··· SOURCE INFORMATION

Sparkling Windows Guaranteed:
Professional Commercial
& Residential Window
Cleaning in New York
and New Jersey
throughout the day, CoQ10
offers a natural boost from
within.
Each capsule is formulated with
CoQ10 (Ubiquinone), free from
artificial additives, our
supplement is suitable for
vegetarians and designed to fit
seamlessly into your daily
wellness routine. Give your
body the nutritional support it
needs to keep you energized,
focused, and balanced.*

······
··· SOURCE INFORMATION

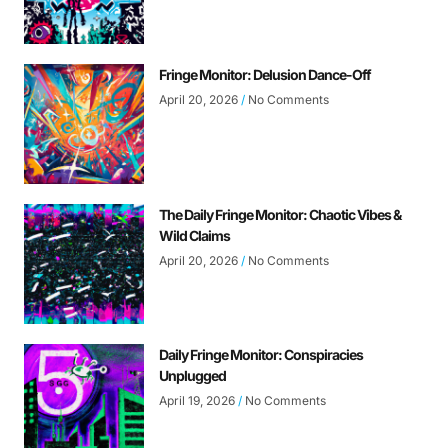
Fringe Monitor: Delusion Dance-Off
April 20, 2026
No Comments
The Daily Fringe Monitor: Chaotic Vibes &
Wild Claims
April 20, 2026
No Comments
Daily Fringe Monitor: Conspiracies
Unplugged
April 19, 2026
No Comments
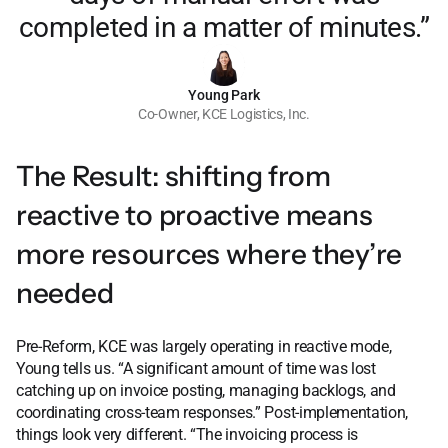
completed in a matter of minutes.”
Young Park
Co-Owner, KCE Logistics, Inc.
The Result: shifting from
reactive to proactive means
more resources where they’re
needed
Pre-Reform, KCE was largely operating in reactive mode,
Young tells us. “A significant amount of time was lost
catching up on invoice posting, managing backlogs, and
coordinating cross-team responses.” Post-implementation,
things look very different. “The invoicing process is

······

### PROBLEM TO SOLVE
Reproduce the rows word for word, starting at the line with "Fringe Monitor: Delusion Dance-Off" and ending after the line with "things look very". Leave out any pictures.

### ANSWER
Fringe Monitor: Delusion Dance-Off
April 20, 2026
No Comments
The Daily Fringe Monitor: Chaotic Vibes &
Wild Claims
April 20, 2026
No Comments
Daily Fringe Monitor: Conspiracies
Unplugged
April 19, 2026
No Comments
completed in a matter of minutes.”
Young Park
Co-Owner, KCE Logistics, Inc.
The Result: shifting from
reactive to proactive means
more resources where they’re
needed
Pre-Reform, KCE was largely operating in reactive mode,
Young tells us. “A significant amount of time was lost
catching up on invoice posting, managing backlogs, and
coordinating cross-team responses.” Post-implementation,
things look very different. “The invoicing process is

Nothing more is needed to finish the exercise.